### Description of the task
Once the pictures have been set aside, copy every remaining entry exactly.

### Dataset records
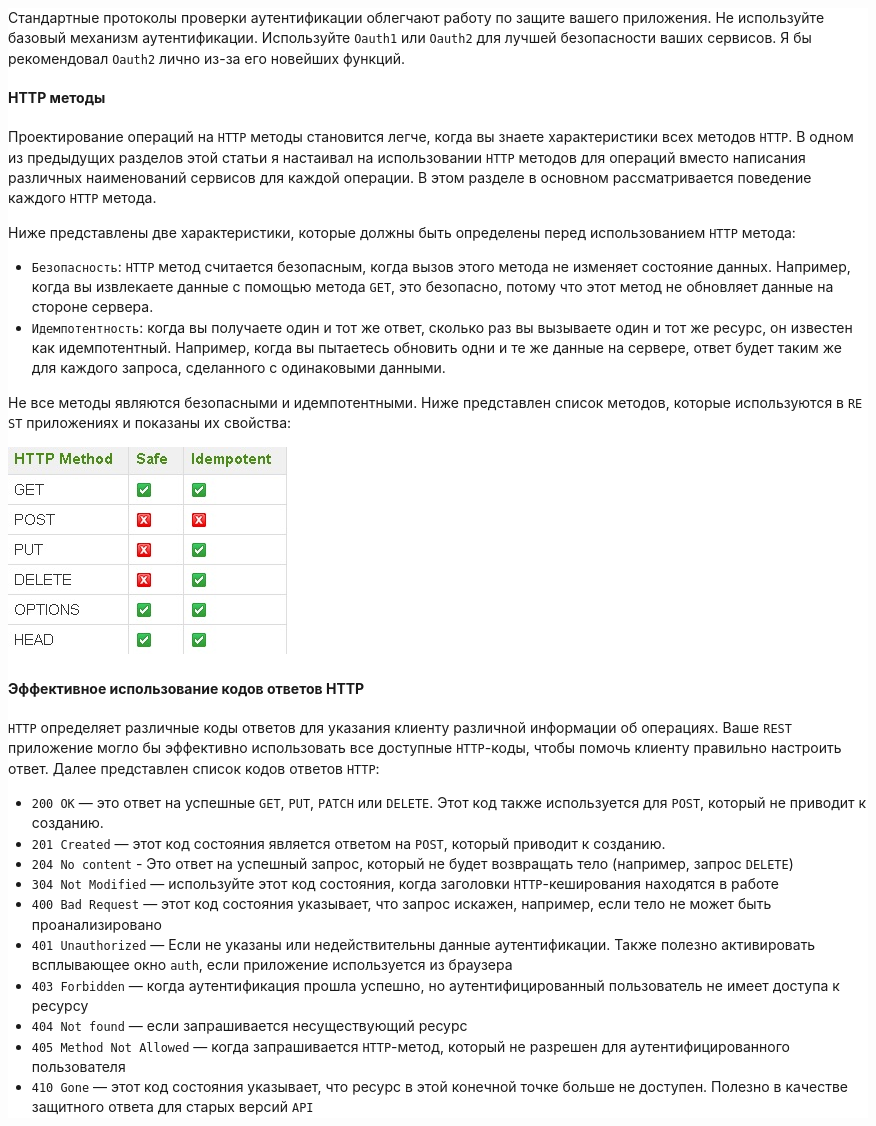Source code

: Стандартные протоколы проверки аутентификации облегчают работу по защите вашего приложения. Не используйте базовый механизм аутентификации. Используйте 
`Oauth1` или `Oauth2` для лучшей безопасности ваших сервисов. Я бы рекомендовал `Oauth2` лично из-за его новейших функций.

#### HTTP методы

Проектирование операций на `HTTP` методы становится легче, когда вы знаете характеристики всех методов `HTTP`. В одном из предыдущих разделов этой статьи я 
настаивал на использовании `HTTP` методов для операций вместо написания различных наименований сервисов для каждой операции. В этом разделе в основном 
рассматривается поведение каждого `HTTP` метода.

Ниже представлены две характеристики, которые должны быть определены перед использованием `HTTP` метода:
- `Безопасность`: `HTTP` метод считается безопасным, когда вызов этого метода не изменяет состояние данных. Например, когда вы извлекаете данные с помощью 
метода `GET`, это безопасно, потому что этот метод не обновляет данные на стороне сервера.
- `Идемпотентность`: когда вы получаете один и тот же ответ, сколько раз вы вызываете один и тот же ресурс, он известен как идемпотентный. Например, когда вы 
пытаетесь обновить одни и те же данные на сервере, ответ будет таким же для каждого запроса, сделанного с одинаковыми данными.

Не все методы являются безопасными и идемпотентными. Ниже представлен список методов, которые используются в `REST` приложениях и показаны их свойства:

![Screenshot](../../resources/rest5.jpg)

#### Эффективное использование кодов ответов HTTP

`HTTP` определяет различные коды ответов для указания клиенту различной информации об операциях. Ваше `REST` приложение могло бы эффективно использовать все 
доступные `HTTP`-коды, чтобы помочь клиенту правильно настроить ответ. Далее представлен список кодов ответов `HTTP`:

- `200 OK` — это ответ на успешные `GET`, `PUT`, `PATCH` или `DELETE`. Этот код также используется для `POST`, который не приводит к созданию.
- `201 Created` — этот код состояния является ответом на `POST`, который приводит к созданию.
- `204 No content` - Это ответ на успешный запрос, который не будет возвращать тело (например, запрос `DELETE`)
- `304 Not Modified` — используйте этот код состояния, когда заголовки `HTTP`-кеширования находятся в работе
- `400 Bad Request` — этот код состояния указывает, что запрос искажен, например, если тело не может быть проанализировано
- `401 Unauthorized` — Если не указаны или недействительны данные аутентификации. Также полезно активировать всплывающее окно `auth`, если приложение 
используется из браузера
- `403 Forbidden` — когда аутентификация прошла успешно, но аутентифицированный пользователь не имеет доступа к ресурсу
- `404 Not found` — если запрашивается несуществующий ресурс
- `405 Method Not Allowed` — когда запрашивается `HTTP`-метод, который не разрешен для аутентифицированного пользователя
- `410 Gone` — этот код состояния указывает, что ресурс в этой конечной точке больше не доступен. Полезно в качестве защитного ответа для старых версий `API`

### Output
Source code

: Стандартные протоколы проверки аутентификации облегчают работу по защите вашего приложения. Не используйте базовый механизм аутентификации. Используйте 
`Oauth1` или `Oauth2` для лучшей безопасности ваших сервисов. Я бы рекомендовал `Oauth2` лично из-за его новейших функций.

#### HTTP методы

Проектирование операций на `HTTP` методы становится легче, когда вы знаете характеристики всех методов `HTTP`. В одном из предыдущих разделов этой статьи я 
настаивал на использовании `HTTP` методов для операций вместо написания различных наименований сервисов для каждой операции. В этом разделе в основном 
рассматривается поведение каждого `HTTP` метода.

Ниже представлены две характеристики, которые должны быть определены перед использованием `HTTP` метода:
- `Безопасность`: `HTTP` метод считается безопасным, когда вызов этого метода не изменяет состояние данных. Например, когда вы извлекаете данные с помощью 
метода `GET`, это безопасно, потому что этот метод не обновляет данные на стороне сервера.
- `Идемпотентность`: когда вы получаете один и тот же ответ, сколько раз вы вызываете один и тот же ресурс, он известен как идемпотентный. Например, когда вы 
пытаетесь обновить одни и те же данные на сервере, ответ будет таким же для каждого запроса, сделанного с одинаковыми данными.

Не все методы являются безопасными и идемпотентными. Ниже представлен список методов, которые используются в `REST` приложениях и показаны их свойства:

![Screenshot](../../resources/rest5.jpg)

#### Эффективное использование кодов ответов HTTP

`HTTP` определяет различные коды ответов для указания клиенту различной информации об операциях. Ваше `REST` приложение могло бы эффективно использовать все 
доступные `HTTP`-коды, чтобы помочь клиенту правильно настроить ответ. Далее представлен список кодов ответов `HTTP`:

- `200 OK` — это ответ на успешные `GET`, `PUT`, `PATCH` или `DELETE`. Этот код также используется для `POST`, который не приводит к созданию.
- `201 Created` — этот код состояния является ответом на `POST`, который приводит к созданию.
- `204 No content` - Это ответ на успешный запрос, который не будет возвращать тело (например, запрос `DELETE`)
- `304 Not Modified` — используйте этот код состояния, когда заголовки `HTTP`-кеширования находятся в работе
- `400 Bad Request` — этот код состояния указывает, что запрос искажен, например, если тело не может быть проанализировано
- `401 Unauthorized` — Если не указаны или недействительны данные аутентификации. Также полезно активировать всплывающее окно `auth`, если приложение 
используется из браузера
- `403 Forbidden` — когда аутентификация прошла успешно, но аутентифицированный пользователь не имеет доступа к ресурсу
- `404 Not found` — если запрашивается несуществующий ресурс
- `405 Method Not Allowed` — когда запрашивается `HTTP`-метод, который не разрешен для аутентифицированного пользователя
- `410 Gone` — этот код состояния указывает, что ресурс в этой конечной точке больше не доступен. Полезно в качестве защитного ответа для старых версий `API`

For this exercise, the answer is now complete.